If the flowers of a garden were all of one color, the effect would be monotonous to the eye; but if the colors are variegated, it is most pleasing and wonderful. The difference in adornment of color and capacity of reflection among the flowers gives the garden its beauty and charm. 

—‘Abdu’l-Bahá

Photo of a garden featuring a variety of multi-colored flowers.

Organizations striving to win the future need a solid understanding of the social context that surrounds them. To cross the constructive relationships threshold they must faithfully engage with problematic social realities, despite the fact that solving the problems are beyond their immediate control. Regardless of what’s going on outside, leaders have the charge to keep their teams united and moving in the same direction within the walls of the organization. 

The social legacy that we’ve inherited is one where organic human differences have been maligned as inferior deviations from a particular standard of gender and skin color.

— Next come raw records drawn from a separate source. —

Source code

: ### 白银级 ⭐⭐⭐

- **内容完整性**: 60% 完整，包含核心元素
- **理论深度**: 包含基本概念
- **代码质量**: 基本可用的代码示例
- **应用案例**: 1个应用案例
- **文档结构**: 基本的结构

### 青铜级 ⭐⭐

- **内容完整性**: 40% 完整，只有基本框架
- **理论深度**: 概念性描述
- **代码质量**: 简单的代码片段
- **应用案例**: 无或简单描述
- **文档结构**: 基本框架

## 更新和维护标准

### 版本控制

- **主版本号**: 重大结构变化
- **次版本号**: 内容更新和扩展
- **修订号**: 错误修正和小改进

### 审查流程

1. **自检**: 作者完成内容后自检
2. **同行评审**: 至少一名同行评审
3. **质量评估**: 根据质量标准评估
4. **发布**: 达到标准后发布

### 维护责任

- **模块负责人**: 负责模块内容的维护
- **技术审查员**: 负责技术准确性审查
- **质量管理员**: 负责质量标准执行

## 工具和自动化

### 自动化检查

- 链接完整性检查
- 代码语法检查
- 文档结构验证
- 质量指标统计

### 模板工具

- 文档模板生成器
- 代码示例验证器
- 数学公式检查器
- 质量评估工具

This standard is so deeply embedded into our collective psyche that I need not name it. This normative standard is a sociohistorical reality that is rooted in a social formation process where ideologies1 combine with social practices and where social practices produce structures of social relationships. When we step outside of social formation processes and view them abstractly, we can ask a question like, “What is the fairest way to treat organic human differences in our society?” And when we step back into the social formation process in which we are embedded, we can see how human differences are treated in our context. 

In the US American context, difference has been regarded as ‘dirty.’ This purposeful designation provided colonial regimes with the moral autonomy to trample on the God-borne dignity of their fellow human beings. Due to the lack of social and moral repair for this dehumanizing injury, we live with this legacy. However, organizations are uniquely positioned to not only confront this legacy, but to secure benefits from successful confrontations. By seeing organic human differences as beautiful expressions of human nature and sources of strength, organizations can galvanize their stakeholders and do their part in moving society forward. 

Organizations tend to fall into three general categories with respect to how they treat difference. Most provincially, organizations take a copy-and-paste approach to difference, where they simply replicate the social divisions of the society and embed them within their organization. The in-the-middle approach is to take the colorblind approach of ignoring difference and enforcing standards that amount to penalizing both acts of hostility and appeals to advance beyond colorblindness. The most progressive approach is treating human differences as something to be valued and as points of knowledge and experience that yield assets when cultivated with care and curiosity. This approach provides the best environment for constructive relationships to thrive, and this is the standard for which we measure when we collaborate with organizations aiming to strengthen their stakeholder relationships. 

We recognize that difference can be a superpower for organizations when they commit to the triangular reality of realizing what is most relationally constructive, what will promote the most productivity, and what is most ennobling for the human being. Which relational milestone is ahead for your organization on this journey of realizing greater growth, increased effectiveness, and stronger impact?